Written by The Business Journal Staff
A Central Valley Native American Tribe is getting a boost from the state to support its efforts in tackling climate change.
The Tule River Tribe of Tulare County is receiving $250,000 through the Tribal Government Challenge Planning Grant Program to develop a comprehensive energy and climate plan that will include climate adaptation and sovereign resiliency and mitigation goals.
The new state program is designed to support California Native American Tribes taking action on climate change — recognizing the important role tribes serve in promoting clean air standards and California’s climate and energy goals, according to a news release.
In total, nearly $2 million is going to eight different California Native American Tribes including the Tule River Tribe: The Big Valley Band of Pomo Indians in Lake County; The Karuk Tribe in Siskiyou County; The Kashia Band of Pomo Indians in Sonoma County; The Middletown Rancheria of Pomo Indians of California in Lake County; The Pit River Tribe of Shasta, Siskiyou, Modoc, and Lassen Counties/ The Pala Band of Mission Indians; The Rincon Band of Luiseno Indians; The San Pasqual Band of Mission Indians in San Diego County; and the Scotts Valley Band of Pomo Indians in Lake County.
“California recognizes the leadership of Tribes in advancing strong clean air standards as well as ambitious climate and energy goals,” said Christina Snider, Tribal advisor to Governor Gavin Newsom. “These grants provide opportunities to focus on new Tribal climate and energy planning activities.”
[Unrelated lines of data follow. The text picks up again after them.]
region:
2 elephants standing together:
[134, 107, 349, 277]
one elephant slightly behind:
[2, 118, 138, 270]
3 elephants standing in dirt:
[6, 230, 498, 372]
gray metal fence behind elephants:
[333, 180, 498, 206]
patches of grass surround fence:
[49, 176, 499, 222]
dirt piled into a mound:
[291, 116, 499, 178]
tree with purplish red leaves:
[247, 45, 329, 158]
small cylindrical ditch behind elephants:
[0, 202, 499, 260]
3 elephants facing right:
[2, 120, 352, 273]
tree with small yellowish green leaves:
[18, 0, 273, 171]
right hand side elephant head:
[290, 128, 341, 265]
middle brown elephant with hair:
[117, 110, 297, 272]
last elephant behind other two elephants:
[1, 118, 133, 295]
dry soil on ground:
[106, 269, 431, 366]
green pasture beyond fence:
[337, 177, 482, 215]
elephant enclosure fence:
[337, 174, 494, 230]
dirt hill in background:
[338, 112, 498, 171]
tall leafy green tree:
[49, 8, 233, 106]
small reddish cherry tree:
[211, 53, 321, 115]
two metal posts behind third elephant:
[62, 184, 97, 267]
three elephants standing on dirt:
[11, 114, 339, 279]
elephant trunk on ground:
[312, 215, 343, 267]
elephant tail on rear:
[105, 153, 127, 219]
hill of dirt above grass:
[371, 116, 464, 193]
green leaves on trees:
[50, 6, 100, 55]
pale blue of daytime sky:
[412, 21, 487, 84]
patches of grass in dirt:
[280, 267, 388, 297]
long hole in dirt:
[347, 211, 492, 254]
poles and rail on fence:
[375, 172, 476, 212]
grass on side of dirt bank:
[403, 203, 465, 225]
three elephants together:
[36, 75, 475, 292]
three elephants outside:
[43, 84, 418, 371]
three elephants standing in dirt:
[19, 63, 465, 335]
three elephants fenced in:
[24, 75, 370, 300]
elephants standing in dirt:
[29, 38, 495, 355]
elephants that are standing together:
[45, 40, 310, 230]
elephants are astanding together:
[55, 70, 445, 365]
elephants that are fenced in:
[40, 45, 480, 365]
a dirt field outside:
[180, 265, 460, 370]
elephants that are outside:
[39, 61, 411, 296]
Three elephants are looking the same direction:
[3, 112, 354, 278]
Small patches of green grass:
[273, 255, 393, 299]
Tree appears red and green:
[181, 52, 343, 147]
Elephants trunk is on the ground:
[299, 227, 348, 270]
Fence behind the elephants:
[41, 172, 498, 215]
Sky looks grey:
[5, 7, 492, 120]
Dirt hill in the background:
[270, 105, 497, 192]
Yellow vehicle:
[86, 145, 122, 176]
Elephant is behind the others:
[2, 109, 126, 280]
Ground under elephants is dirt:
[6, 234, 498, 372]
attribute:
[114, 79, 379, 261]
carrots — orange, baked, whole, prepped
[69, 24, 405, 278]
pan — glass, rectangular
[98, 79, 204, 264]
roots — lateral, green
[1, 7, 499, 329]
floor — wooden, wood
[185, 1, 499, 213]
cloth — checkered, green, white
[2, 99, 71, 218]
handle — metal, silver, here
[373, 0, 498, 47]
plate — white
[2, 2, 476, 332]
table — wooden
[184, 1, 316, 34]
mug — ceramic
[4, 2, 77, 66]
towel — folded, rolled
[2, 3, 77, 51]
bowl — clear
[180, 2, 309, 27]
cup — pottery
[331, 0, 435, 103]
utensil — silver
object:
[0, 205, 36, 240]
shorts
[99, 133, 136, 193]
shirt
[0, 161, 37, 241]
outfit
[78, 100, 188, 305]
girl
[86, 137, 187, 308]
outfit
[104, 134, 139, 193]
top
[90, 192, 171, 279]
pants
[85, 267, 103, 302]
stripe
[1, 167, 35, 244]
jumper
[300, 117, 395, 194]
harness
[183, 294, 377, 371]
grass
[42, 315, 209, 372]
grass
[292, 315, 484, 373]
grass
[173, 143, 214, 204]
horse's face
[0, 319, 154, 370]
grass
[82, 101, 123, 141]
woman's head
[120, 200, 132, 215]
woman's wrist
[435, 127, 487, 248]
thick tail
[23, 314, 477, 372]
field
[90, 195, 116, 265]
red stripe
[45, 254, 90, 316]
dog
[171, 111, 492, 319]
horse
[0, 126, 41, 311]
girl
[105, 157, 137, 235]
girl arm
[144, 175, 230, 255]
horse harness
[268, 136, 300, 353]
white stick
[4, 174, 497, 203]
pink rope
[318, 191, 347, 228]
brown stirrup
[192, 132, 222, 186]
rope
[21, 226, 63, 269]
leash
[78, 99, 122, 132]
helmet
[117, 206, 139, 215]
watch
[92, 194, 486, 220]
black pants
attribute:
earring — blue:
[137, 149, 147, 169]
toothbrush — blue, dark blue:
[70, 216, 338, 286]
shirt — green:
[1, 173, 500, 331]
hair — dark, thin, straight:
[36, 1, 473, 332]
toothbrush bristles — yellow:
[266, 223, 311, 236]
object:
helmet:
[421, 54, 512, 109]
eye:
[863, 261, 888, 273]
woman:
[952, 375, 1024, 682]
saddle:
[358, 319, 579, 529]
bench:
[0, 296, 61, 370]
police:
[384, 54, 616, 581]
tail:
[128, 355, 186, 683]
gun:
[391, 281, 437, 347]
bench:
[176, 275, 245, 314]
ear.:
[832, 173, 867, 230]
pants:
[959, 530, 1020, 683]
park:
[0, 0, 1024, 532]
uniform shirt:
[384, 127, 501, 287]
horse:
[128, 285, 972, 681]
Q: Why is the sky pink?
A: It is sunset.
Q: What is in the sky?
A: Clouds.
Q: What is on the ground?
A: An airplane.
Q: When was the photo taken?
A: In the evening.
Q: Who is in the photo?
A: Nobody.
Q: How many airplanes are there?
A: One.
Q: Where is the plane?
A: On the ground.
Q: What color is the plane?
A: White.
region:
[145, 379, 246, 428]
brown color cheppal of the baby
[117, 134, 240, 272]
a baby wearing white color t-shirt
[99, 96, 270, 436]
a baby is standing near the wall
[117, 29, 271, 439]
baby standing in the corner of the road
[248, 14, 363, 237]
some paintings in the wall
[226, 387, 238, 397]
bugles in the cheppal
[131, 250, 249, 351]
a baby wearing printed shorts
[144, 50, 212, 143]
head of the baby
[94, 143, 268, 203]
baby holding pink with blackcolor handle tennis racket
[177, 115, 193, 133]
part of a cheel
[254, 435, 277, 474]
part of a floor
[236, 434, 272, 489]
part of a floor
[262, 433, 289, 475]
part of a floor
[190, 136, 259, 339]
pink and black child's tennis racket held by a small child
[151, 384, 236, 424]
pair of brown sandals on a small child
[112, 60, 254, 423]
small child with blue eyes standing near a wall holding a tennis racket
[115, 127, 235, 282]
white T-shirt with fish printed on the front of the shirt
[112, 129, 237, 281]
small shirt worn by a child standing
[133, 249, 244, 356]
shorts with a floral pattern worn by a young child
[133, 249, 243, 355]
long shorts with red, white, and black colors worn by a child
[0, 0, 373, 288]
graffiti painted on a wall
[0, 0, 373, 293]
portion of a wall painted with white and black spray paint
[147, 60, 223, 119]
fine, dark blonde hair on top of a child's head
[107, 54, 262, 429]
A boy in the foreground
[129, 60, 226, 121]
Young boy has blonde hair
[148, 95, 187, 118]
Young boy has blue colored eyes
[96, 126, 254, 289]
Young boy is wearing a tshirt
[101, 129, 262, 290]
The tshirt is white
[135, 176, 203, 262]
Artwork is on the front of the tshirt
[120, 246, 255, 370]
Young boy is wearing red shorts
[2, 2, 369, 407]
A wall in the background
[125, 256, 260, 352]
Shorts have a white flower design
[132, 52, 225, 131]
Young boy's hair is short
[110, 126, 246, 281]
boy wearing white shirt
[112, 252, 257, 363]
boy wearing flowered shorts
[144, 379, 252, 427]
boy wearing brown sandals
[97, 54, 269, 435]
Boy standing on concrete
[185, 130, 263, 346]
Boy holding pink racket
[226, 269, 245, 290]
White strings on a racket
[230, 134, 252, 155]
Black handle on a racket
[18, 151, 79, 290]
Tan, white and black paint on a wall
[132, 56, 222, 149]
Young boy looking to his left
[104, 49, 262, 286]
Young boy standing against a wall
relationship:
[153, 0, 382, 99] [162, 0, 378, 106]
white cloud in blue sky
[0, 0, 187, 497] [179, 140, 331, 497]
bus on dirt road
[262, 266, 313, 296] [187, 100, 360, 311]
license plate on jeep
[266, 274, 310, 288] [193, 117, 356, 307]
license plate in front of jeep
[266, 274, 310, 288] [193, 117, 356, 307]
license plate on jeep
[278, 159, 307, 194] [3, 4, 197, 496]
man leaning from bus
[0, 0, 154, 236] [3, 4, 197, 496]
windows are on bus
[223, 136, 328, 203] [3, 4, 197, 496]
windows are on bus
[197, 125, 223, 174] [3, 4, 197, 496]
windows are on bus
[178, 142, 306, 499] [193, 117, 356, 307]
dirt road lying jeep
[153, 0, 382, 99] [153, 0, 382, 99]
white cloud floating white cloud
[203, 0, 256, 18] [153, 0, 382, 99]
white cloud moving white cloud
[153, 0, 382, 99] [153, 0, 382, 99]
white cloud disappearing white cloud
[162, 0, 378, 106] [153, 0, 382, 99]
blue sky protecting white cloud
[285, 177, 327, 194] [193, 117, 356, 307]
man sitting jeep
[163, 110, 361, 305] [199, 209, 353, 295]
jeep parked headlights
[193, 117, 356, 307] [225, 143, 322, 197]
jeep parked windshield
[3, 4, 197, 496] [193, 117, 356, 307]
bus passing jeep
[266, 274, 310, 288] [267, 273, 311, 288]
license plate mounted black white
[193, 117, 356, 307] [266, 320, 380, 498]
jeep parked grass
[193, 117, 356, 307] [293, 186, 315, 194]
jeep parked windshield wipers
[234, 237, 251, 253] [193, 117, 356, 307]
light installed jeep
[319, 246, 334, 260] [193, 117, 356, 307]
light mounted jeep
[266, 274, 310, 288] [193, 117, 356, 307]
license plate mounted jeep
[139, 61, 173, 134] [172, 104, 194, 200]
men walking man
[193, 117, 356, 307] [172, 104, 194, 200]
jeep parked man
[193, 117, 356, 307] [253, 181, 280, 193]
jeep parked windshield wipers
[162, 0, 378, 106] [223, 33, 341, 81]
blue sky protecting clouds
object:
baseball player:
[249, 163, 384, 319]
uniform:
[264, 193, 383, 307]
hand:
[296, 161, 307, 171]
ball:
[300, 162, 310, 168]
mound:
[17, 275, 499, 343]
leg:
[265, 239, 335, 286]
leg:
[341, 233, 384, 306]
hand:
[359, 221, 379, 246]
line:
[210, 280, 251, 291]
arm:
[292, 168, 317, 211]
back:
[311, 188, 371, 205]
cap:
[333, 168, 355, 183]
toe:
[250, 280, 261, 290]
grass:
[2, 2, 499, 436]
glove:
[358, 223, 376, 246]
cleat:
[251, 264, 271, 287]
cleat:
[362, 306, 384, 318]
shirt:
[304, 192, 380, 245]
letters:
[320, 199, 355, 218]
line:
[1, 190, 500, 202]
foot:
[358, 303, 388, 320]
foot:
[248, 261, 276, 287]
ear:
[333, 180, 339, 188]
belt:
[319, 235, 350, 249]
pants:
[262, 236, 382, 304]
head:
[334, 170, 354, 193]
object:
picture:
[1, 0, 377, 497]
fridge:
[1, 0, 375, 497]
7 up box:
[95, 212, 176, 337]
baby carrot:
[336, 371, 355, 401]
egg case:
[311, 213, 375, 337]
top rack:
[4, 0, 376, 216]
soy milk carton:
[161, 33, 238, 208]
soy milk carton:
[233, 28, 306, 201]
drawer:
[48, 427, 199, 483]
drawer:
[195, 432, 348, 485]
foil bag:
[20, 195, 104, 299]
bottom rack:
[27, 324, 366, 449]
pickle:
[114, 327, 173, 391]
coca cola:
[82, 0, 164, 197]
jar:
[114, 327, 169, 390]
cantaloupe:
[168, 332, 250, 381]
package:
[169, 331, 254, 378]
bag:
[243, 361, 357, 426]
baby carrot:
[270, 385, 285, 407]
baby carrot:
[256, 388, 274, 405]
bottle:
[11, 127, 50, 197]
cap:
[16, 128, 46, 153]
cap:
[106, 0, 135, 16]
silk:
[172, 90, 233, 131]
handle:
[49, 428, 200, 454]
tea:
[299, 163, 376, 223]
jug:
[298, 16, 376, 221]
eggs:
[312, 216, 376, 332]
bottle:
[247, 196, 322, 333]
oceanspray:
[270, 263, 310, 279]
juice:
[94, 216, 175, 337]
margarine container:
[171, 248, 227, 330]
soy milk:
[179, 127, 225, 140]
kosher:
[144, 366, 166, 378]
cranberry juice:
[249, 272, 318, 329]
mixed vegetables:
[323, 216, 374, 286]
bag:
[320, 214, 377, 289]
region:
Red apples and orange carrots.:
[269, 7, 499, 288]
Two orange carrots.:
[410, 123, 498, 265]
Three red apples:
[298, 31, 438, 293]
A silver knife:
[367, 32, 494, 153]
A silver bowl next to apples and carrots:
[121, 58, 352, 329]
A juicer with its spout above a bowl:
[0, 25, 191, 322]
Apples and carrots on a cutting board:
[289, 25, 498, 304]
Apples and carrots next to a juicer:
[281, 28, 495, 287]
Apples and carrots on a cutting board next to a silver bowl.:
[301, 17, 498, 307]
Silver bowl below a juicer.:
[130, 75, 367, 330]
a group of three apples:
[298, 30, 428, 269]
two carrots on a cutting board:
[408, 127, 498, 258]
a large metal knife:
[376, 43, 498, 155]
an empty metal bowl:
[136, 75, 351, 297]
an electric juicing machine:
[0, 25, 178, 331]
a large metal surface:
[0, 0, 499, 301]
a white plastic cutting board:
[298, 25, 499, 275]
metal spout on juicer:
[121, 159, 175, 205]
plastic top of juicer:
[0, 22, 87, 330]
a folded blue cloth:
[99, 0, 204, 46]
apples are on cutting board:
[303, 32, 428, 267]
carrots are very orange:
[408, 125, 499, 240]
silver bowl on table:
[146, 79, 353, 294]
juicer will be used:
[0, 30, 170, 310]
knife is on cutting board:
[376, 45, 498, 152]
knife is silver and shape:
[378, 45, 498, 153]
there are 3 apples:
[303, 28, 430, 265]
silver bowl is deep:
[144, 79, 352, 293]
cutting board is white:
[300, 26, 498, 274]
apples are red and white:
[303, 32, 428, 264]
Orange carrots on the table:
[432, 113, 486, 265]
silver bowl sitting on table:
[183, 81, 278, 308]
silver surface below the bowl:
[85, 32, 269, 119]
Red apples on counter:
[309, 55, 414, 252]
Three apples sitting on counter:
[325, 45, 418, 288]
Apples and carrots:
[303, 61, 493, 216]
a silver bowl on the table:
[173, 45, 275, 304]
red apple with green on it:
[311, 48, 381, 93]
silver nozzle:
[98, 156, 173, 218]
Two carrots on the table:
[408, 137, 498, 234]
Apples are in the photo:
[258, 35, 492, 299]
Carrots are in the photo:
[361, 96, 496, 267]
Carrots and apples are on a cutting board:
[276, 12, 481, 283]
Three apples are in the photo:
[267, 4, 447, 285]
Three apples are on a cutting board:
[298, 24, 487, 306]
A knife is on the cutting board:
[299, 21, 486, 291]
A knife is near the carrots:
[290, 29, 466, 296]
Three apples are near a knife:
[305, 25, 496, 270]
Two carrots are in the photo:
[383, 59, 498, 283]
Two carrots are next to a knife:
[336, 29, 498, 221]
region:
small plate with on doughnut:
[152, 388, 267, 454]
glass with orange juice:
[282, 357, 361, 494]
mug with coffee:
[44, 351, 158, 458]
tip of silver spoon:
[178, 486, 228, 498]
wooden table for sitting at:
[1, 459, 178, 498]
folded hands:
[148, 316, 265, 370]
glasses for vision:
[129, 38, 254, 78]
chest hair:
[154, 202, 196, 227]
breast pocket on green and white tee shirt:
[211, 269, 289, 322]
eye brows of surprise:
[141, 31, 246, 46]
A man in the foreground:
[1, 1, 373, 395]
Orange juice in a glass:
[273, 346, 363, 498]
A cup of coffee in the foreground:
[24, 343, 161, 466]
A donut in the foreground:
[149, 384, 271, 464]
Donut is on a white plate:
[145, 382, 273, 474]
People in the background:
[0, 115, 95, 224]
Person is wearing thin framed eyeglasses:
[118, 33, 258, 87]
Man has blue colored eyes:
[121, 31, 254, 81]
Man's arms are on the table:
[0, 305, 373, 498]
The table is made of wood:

The grant program is funded by the California Energy Commission (CEC) and administered through a partnership with the California Strategic Growth Council (SGC).
The grants for each Tribe range from $215,000 to $250,000 to support planning for various climate change and clean energy products, including energy storage, renewables, biomass and community energy resilience to climate impacts.
The Tribal Government Challenge Program also supports the California Tribal Gap Analysis (CTGA), a statewide gap analysis aimed to identify tribal priorities, needs and obstacles in the areas of climate change and clean energy.
“The CEC is proud to provide funding to support Tribal climate leadership through this unique initiative,” said CEC Commissioner Karen Douglas. “These tribally-driven projects will bring important research and technological gains while helping ensure all communities benefit from access to the state’s clean energy investments.”